Yogurt fills a vital role in the modern diet. And little wonder, when you consider how this creamy treat combines taste, satisfaction, nutrition, convenience, versatility and value.
Friendly bacteria are added to milk, skim milk or cream to trigger a fermentation process that converts lactose to lactic acid. This culture thickens the milk while creating the tangy quality people love. The flavor, texture and aroma of yogurt can vary in accordance with the many variables involved in making yogurt.
Pacific Northwest yogurt is blessed with bone-strengthening calcium, and high quality protein. Many health authorities agree that low-fat and fat free milk products (like yogurt) are an important and practical source of such key nutrients for all people, including those who are lactose intolerant. [1-6] As with milk and cheese, yogurt offers a complete package of nine health-promoting nutrients.
People with lactose intolerance are fortunate in that most yogurts contain lower amounts of lactose than milk. This is because the fermentation described above often includes the enzyme lactase as part of the starter culture. Lactase digests lactose. Plus, the semi-solid state helps improve tolerance of lactose. Experts recommend trying yogurt in small amounts with other foods to explore its appropriateness for you. But most people do just fine.
Heavenly sour cream from the Pacific Northwest.
Sour cream is among the most adored foods in the region. Such popularity is likely due to the fact that it’s made from cream, which imparts a certain richness. The sour quality comes from introducing friendly bacteria derived from lactic acid.
This savory, tangy quality helps explain why sour cream pairs up nicely with so many different foods…for any meal of the day. It easily substitutes for mayonnaise and salad dressing, yet it has far fewer calories—25 calories per tablespoon--and is low in salt. And for certain dishes, such as beef stroganoff and schnitzels, nothing less than sour cream will do.
 U.S. Department of Health and Human Services and U.S. Department of Agriculture. Dietary Guidelines for Americans, 2010. 7th Edition, Washington, DC: U.S. Government Printing Office, December 2010.

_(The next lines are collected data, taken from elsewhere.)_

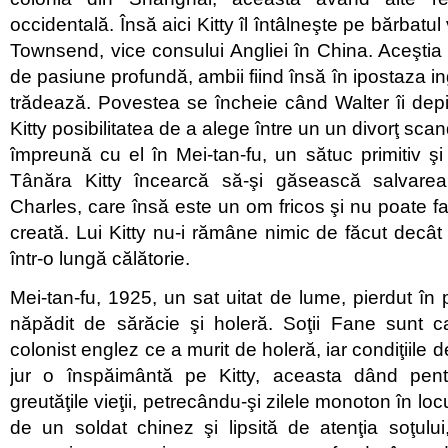
occidentală. Însă aici Kitty îl întâlneşte pe bărbatul 
Townsend, vice consului Angliei în China. Aceşti
de pasiune profundă, ambii fiind însă în ipostaza in
trădează. Povestea se încheie când Walter îi depi
Kitty posibilitatea de a alege între un un divorţ sc
împreună cu el în Mei-tan-fu, un sătuc primitiv şi 
Tânăra Kitty încearcă să-şi găsească salvarea
Charles, care însă este un om fricos şi nu poate fa
creată. Lui Kitty nu-i rămâne nimic de făcut decât
într-o lungă călătorie.
Mei-tan-fu, 1925, un sat uitat de lume, pierdut în 
năpădit de sărăcie şi holeră. Soţii Fane sunt c
colonist englez ce a murit de holeră, iar condiţiile d
jur o înspăimântă pe Kitty, aceasta dând pen
greutăţile vieţii, petrecându-şi zilele monoton în loc
de un soldat chinez şi lipsită de atenţia soţulu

 National Institutes of Health Consensus Development Conference Statement. NIH Consensus Development Conference: Lactose Intolerance and Health. Draft statement, February 24, 2010. http://consensus.nih.gov/2010/images/lactose/lactose_draftstatement.pdf
 American Academy of Pediatrics, Lactose intolerance in infants, children, and adolescents. Pediatrics. 2006; 118 (3):1279-1286.
 USDA, FNS. Special Supplemental Nutrition Program for Women, Infants and Children: Revisions in the WIC Food Package, Interim Rule; 7 CFR, Part 246.

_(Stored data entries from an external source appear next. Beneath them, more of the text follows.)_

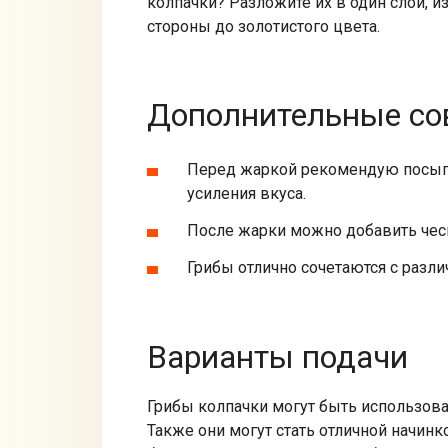
колпачки? Разложите их в один слой, 
стороны до золотистого цвета.
Дополнительные со
Перед жаркой рекомендую посыпа
усиления вкуса.
После жарки можно добавить чесн
Грибы отлично сочетаются с разли
Варианты подачи
Грибы колпачки могут быть использова
Также они могут стать отличной начин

 National Medical Association. Lactose Intolerance and African Americans: Implications for the Consumption of Appropriate Intake Levels of Key Nutrients. Journal of the National Medical Association. Supplement to October 2009; Volume 101, No. 10.
 Wooten, WJ and Price, W. Consensus Report of the National Medical Association: The Role of Dairy and Dairy Nutrients in the Diet of African Americans. Journal of the National Medical Association 2004; 96:1S-31S.